The High Court has dismissed a Minister's challenge to the Information Commissioner's decision a journalist was entitled to commercial information about the State's fibre optic network under the Freedom of Information Act.
Mr Justice Seamus Noonan dismissed an appeal by the Minister for Communications, Energy and Natural Resources over a determination that a contract to manage and operate fibre optic cable networks in Ireland's towns and cities should be made available following a FOI request.
The contract was entered into several years ago by the Minister and E-NASC Eireann Teoranta (ENET).
Journalist Gavin Sheridan, a notice party to the action, made the FOI request for access to certain information including the terms of a concession agreement concerning the fibre optic cable network.
The State owns the fibre optic cable infrastructure in towns and cities and this asset is known as the Metropolitan Area Networks or MANs, the judge said.
Telcom operators that do not possess their own cable network use MANs to provide services such as broadband and telephone services to customers and access to this important State asset is agreed on commercial terms, he said.
Preliminary view
Following a tendering process, the Minister entered into a concession agreement with ENET, also a notice party to the action, to maintain, manage and operate the MAN.

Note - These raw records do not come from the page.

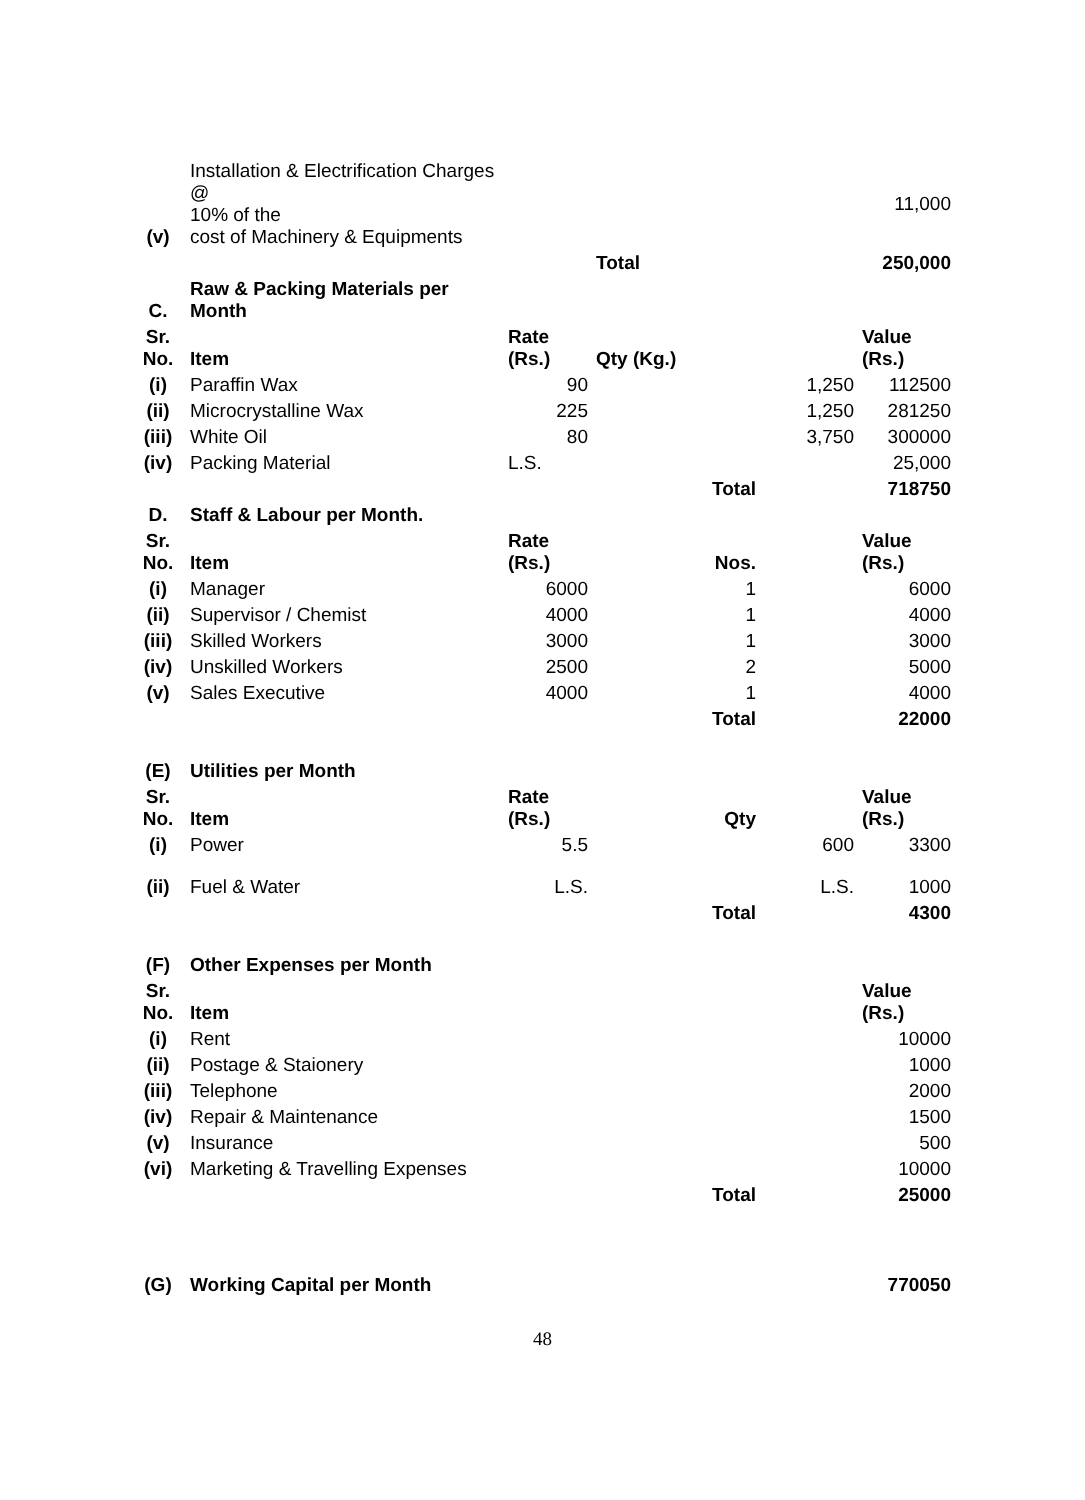| (v) | Installation & Electrification Charges @ 10% of the cost of Machinery & Equipments | | | | 11,000 |
| | | | Total | | 250,000 |
| C. | Raw & Packing Materials per Month | | | | |
| Sr. No. | Item | Rate (Rs.) | Qty (Kg.) | | Value (Rs.) |
| (i) | Paraffin Wax | 90 | | 1,250 | 112500 |
| (ii) | Microcrystalline Wax | 225 | | 1,250 | 281250 |
| (iii) | White Oil | 80 | | 3,750 | 300000 |
| (iv) | Packing Material | L.S. | | | 25,000 |
| | | | Total | | 718750 |
| D. | Staff & Labour per Month. | | | | |
| Sr. No. | Item | Rate (Rs.) | Nos. | | Value (Rs.) |
| (i) | Manager | 6000 | 1 | | 6000 |
| (ii) | Supervisor / Chemist | 4000 | 1 | | 4000 |
| (iii) | Skilled Workers | 3000 | 1 | | 3000 |
| (iv) | Unskilled Workers | 2500 | 2 | | 5000 |
| (v) | Sales Executive | 4000 | 1 | | 4000 |
| | | | Total | | 22000 |
| (E) | Utilities per Month | | | | |
| Sr. No. | Item | Rate (Rs.) | Qty | | Value (Rs.) |
| (i) | Power | 5.5 | | 600 | 3300 |
| (ii) | Fuel & Water | L.S. | | L.S. | 1000 |
| | | | Total | | 4300 |
| (F) | Other Expenses per Month | | | | |
| Sr. No. | Item | | | | Value (Rs.) |
| (i) | Rent | | | | 10000 |
| (ii) | Postage & Staionery | | | | 1000 |
| (iii) | Telephone | | | | 2000 |
| (iv) | Repair & Maintenance | | | | 1500 |
| (v) | Insurance | | | | 500 |
| (vi) | Marketing & Travelling Expenses | | | | 10000 |
| | | | Total | | 25000 |
| (G) | Working Capital per Month | | | | 770050 |
48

Mr Sheridan sought access to information including the concession agreement and the Minister took the preliminary view the public interest would on balance be better served by granting Mr Sheridan the information rather than refusing it.
After ENET said the records should not be released on grounds they were commercially sensitive, the Minister, citing a duty of confidence to ENET, refused to provide the information.
Mr Sheridan appealed to the commissioner who upheld the appeal and found the public interest would be better served by release of the information.
The Minister appealed to the High Court on a point of law, arguing the commissioner erred for reasons including applying an incorrect standard that required the Minister to demonstrate release of the contract would “totally undermine” ENET’s business.
That test was not provided for in the FOI Act, it was submitted. The balancing test carried out by the commissioner was not properly carried in contrast to the Minister who correctly concluded that the public did not favour disclosure, it was also argued.
In his decision, Mr Justice Noonan said it was difficult to resist the conclusion the Minister’s case came down to the contention he got the balance right and the commissioner got it wrong.
This was not an argument the court could engage with in an appeal on a point of law and he must dismiss the appeal.
Common case
It was common case the information sought was commercially sensitive and there was “nothing novel or erroneous” in the commissioner’s determination the onus was on the Minister to demonstrate exceptional circumstances to justify the refusal.
The Minister had come to a preliminary view the public interest favoured disclosure but came to a different conclusion after consulting with ENET. It was clear from the commissioner’s decision that, unlike the Minister’s, all arguments in support of non disclosure were explicitly engaged with and discounted.
Arguments that releasing the information would deter future bidders or benefit future tenders for the MANs contract were not accepted by the commissioner and it was not demonstrated disclosure would undermine ENET’s business.
It could not be said the commissioner’s decision was irrational, outside discretion or not in the public interest, he held.